Boyd Edwards of West Virginia University has analysed the motion of chemical wavefronts through a filled tube with a fluid moving in the opposite direction through the tube. Intriguingly, he discovered that the chemical wavefront is not slowed by the liquid, which one would imagine contravenes at least one of the laws of nature. We’ve learned chemical waves are like pedestrians in a hurry, explains Edwards. Head winds don’t slow them down but may bend them out of shape. Tail winds, on the other hand, speed them along.
Edwards analysis – going against the flow
Edwards has previously published research on the critical wavelength needed for a river to meander and the dynamics of falling raindrops, but this current research focuses on a more esoteric phenomenon: chemical waves.
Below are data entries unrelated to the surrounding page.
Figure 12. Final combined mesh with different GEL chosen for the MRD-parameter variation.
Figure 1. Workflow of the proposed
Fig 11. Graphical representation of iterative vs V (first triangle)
Chemical waves thrive on the diffusion and mixing of interacting ingredients. One of the most beautiful examples is the Belousov-Zhabotinsky (BZ) (BZ Ref 1 and BZ Ref 2) reaction in which a wave of changing colour sweeps through the reaction mixture. The reaction involves the interchange of a chemical by a reduction-oxidation (redox) reaction. Each step generates a catalyst that speeds up the counter reaction. Therefore, as the reduction proceeds, for instance, it produces more and more catalyst to speed up the oxidation and vice versa. The reduced state reaction is red while the oxidised state is a pale brown.
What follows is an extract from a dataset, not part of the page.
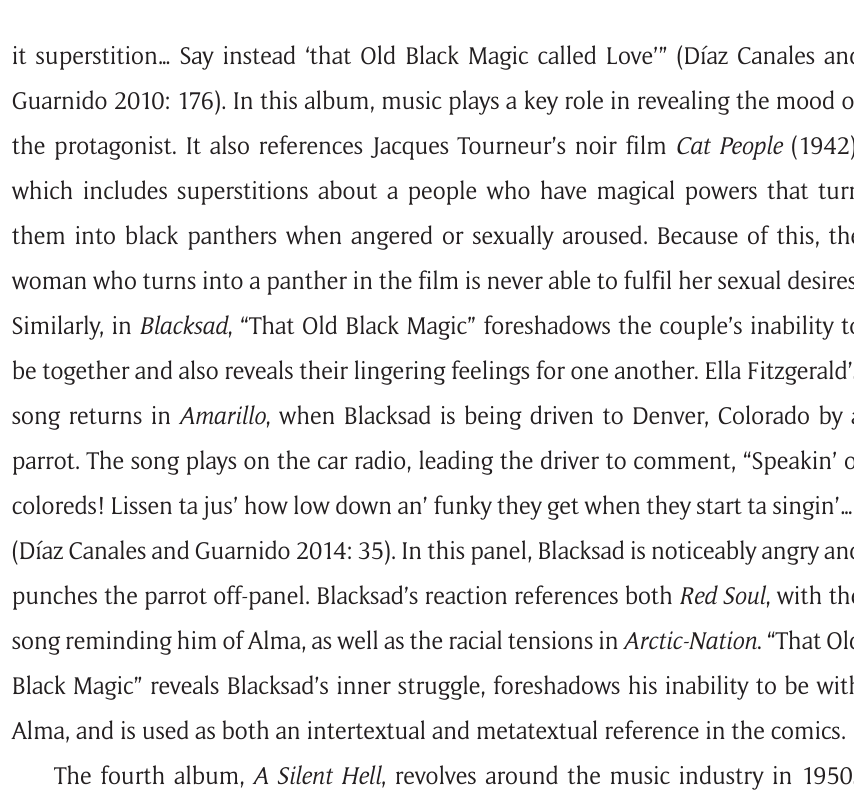
Figure 3: Juan Díaz Canales and Juanjo Guarnido, Blacksad , 2010, Dark Horse Comics, p.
It takes just a tiny fluctuation in the ingredients favourable to either the reduction or the oxidation to trigger a chain of reactive events that spread outwards from the centre like ripples on a pool. The BZ reaction left unstirred produces striking geometric growth patterns. Such patterns are reminiscent of animal patterns, such as those of water snails, leopards and zebras and indeed chemical waves were first implicated in how the leopard got its spots by Cambridge mathematician and cryptography expert Alan Turing (Turing homepage and Turing reference). As one reagent diffuses and is used up, it meets its counterpart so the reaction product diffuses ‘behind’ it and meets with its counterpart propagating the counter-reaction.
The BZ reactions and its chemical cousins bring together the reaction between ingredients and how they diffuse through the reaction mixture. Edwards has used trusted fluid mechanics equations to look at a simpler version of the BZ reaction that also involves a moving chemical wavefront. He predicted that a chemical wave front moving through a tube filled with fluid moving in the opposite direction would develop a trailing spike at the centre of the tube. The spike consumes just enough extra fluid to compensate for the flow, thereby allowing the wave front to travel at its usual speed. In contrast, a chemical wave moving in the same direction as the flow is carried along by the flow, and travels faster than one would intuitively anticipate.
Edwards says that experiments are already under way at WVU to test his predictions, while doctoral student Robert Spangler is investigating the deeper theoretical implications.
Research in chemical waves may prove to be useful in medicine, since chemical waves are similar to biological waves found in the body, Edwards explains. One example is electrical waves that cause the heart muscle to contract. Research on chemical waves might lead to the design of pacemakers which can better respond to life-threatening fibrillation. The spread of pathogens, toxins and poisons through the bloodstream might also be investigated using the fundamentals of the study.
Edwards confesses to not being an expert in genetic mutation and that is research is at a scientifically fundamental level, but he says, there may indeed be eventual ties to these biological areas. The research may also have something to say about the molecular diffusion of a pathogen into uninfected blood in the bloodstream. Non-uniform fluid flow (advection) can increase the diffusion rate of a pathogen, as some portions of the chemical wavefront are carried forward faster than others by the nonuniform fluid flow.